Pemerintah China mengeluarkan peringatan kepada para pengguna Claude Code, perangkat lunak pemrograman berbasis kecerdasan buatan (AI) yang dikembangkan oleh Anthropic. Peringatan tersebut muncul setelah otoritas keamanan siber menilai beberapa versi aplikasi memiliki potensi risiko keamanan berupa dugaan backdoor.
Berdasarkan informasi dari China’s National Vulnerability Database yang berada di bawah Kementerian Industri dan Teknologi Informasi China (MIIT), Claude Code disebut memiliki mekanisme pemantauan bawaan yang berpotensi mengirim informasi sensitif pengguna ke server jarak jauh tanpa persetujuan.

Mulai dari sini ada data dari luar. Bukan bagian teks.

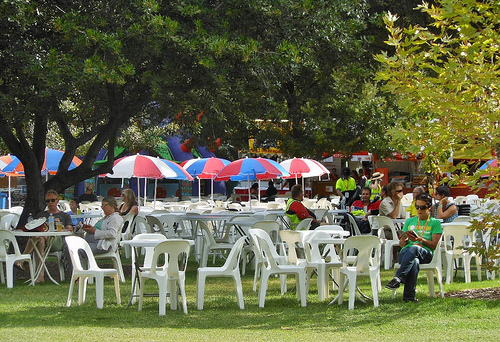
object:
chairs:
[0, 223, 382, 316]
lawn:
[0, 242, 500, 342]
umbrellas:
[0, 146, 332, 182]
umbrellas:
[95, 155, 195, 185]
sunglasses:
[415, 203, 432, 210]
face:
[415, 199, 427, 218]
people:
[284, 168, 459, 302]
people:
[13, 188, 139, 284]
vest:
[284, 198, 312, 230]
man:
[285, 184, 329, 230]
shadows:
[1, 291, 499, 332]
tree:
[0, 0, 500, 276]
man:
[385, 193, 442, 303]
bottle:
[49, 213, 55, 232]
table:
[10, 231, 72, 287]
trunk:
[1, 83, 151, 267]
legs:
[65, 274, 122, 309]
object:
[396, 230, 418, 241]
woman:
[65, 196, 124, 284]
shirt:
[399, 215, 443, 256]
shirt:
[79, 193, 99, 204]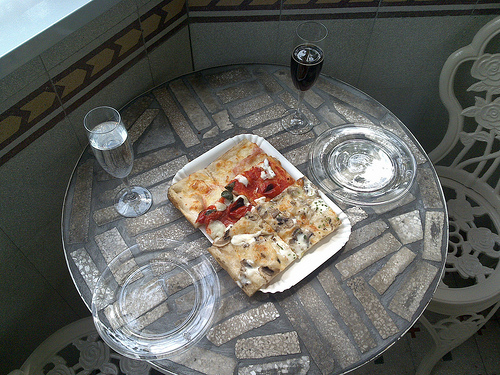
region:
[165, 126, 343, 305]
square sliced pizza on plate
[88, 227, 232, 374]
the plate is transparent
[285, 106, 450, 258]
the plate is transparent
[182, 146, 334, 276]
Various types of square pizzas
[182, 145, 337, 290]
Pizzas on white serving plate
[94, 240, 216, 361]
Clear glass dinner plate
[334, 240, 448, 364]
Round black table with inlaid stones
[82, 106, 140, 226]
Water in a tall glass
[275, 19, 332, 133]
Soda in large glass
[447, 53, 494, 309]
Outdoor chair with white flower design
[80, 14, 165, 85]
yellow and brown arrow border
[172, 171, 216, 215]
Piece of cheese pizza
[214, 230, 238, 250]
Piece of pizza with mushrooms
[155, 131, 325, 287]
square pizza on tray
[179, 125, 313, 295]
white tray on table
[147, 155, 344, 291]
white tray is rectangular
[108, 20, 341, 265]
two glasses on table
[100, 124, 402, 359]
two round plates on table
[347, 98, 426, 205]
round plates are clear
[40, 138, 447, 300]
table has grey stones inlaid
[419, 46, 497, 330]
grey chair next to table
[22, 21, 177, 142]
yellow arrows in wall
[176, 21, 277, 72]
grey stones in wall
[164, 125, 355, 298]
A pan full of food.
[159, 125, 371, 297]
a tray full of food.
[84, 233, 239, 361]
a glass plate on a table.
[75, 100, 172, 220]
A glass on a table.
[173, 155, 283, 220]
food on a container.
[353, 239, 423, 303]
A brick on the ground.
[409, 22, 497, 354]
A white chair near a table.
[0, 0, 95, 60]
A window sill.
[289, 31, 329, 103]
wine in a glass.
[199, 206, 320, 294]
food on a tray.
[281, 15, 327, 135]
glass of red wine is half full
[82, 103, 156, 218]
water is in a champagne glass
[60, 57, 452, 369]
table is made of stone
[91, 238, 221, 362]
round clear plate is empty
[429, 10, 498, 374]
white garden seat next to table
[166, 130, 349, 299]
white rectangular tray with pizza on it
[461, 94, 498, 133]
white rose on patio chair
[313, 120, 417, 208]
light is reflecting on the plate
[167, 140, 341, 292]
three different kinds of pizza on a tray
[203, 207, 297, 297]
piece of pizza is square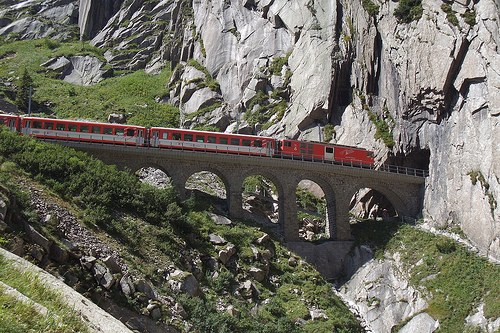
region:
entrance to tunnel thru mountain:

Menurut otoritas tersebut, pengguna yang masih memakai Claude Code versi 2.1.91 hingga 2.1.196, yang dirilis antara April hingga akhir Juni 2026, disarankan segera menghapus aplikasi atau memperbaruinya ke versi terbaru.
“Pengembang yang telah memasang versi-versi yang terdampak agar segera menghapus atau memperbarui ke versi aman terbaru yang telah menghilangkan kode backdoor terkait,” demikian pernyataan China’s National Vulnerability Database.
Anthropic Beri Tanggapan atas Peringatan Pemerintah China
Menanggapi peringatan tersebut, Anthropic menyatakan bahwa layanan Claude Code sejak awal memang tidak diperuntukkan bagi pengguna yang berbasis di China. Perusahaan mengatakan kebijakan penggunaan produknya melarang akses dari wilayah tersebut.
Sebelumnya, Anthropic juga mengonfirmasi telah menyisipkan mekanisme tertentu pada Claude Code untuk membantu mengidentifikasi lokasi pengguna. Menurut perusahaan, langkah tersebut dilakukan sebagai upaya mencegah praktik distilasi model AI, yaitu proses melatih model kecerdasan buatan baru menggunakan keluaran dari model AI lain tanpa izin.
Dalam beberapa bulan terakhir, Anthropic menuding sejumlah perusahaan teknologi asal China melakukan praktik distilasi terhadap model AI miliknya. Beberapa perusahaan yang disebut antara lain DeepSeek, MiniMax, dan Alibaba Group Holding.
Sementara itu, otoritas China juga merekomendasikan agar pengembang memperkuat pengaturan akses eksternal guna mencegah kemungkinan pengiriman data sensitif tanpa izin.
Meski Claude Code tidak tersedia secara resmi di China maupun Hong Kong, aplikasi tersebut diketahui tetap cukup populer di kalangan komunitas pengembang perangkat lunak yang memanfaatkan berbagai cara untuk mengakses layanan AI dari luar negeri.
Kasus ini menjadi bagian dari meningkatnya persaingan teknologi kecerdasan buatan antara China dan Amerika Serikat, khususnya dalam pengembangan model AI, perlindungan data, serta keamanan perangkat lunak yang digunakan oleh pengembang di berbagai negara.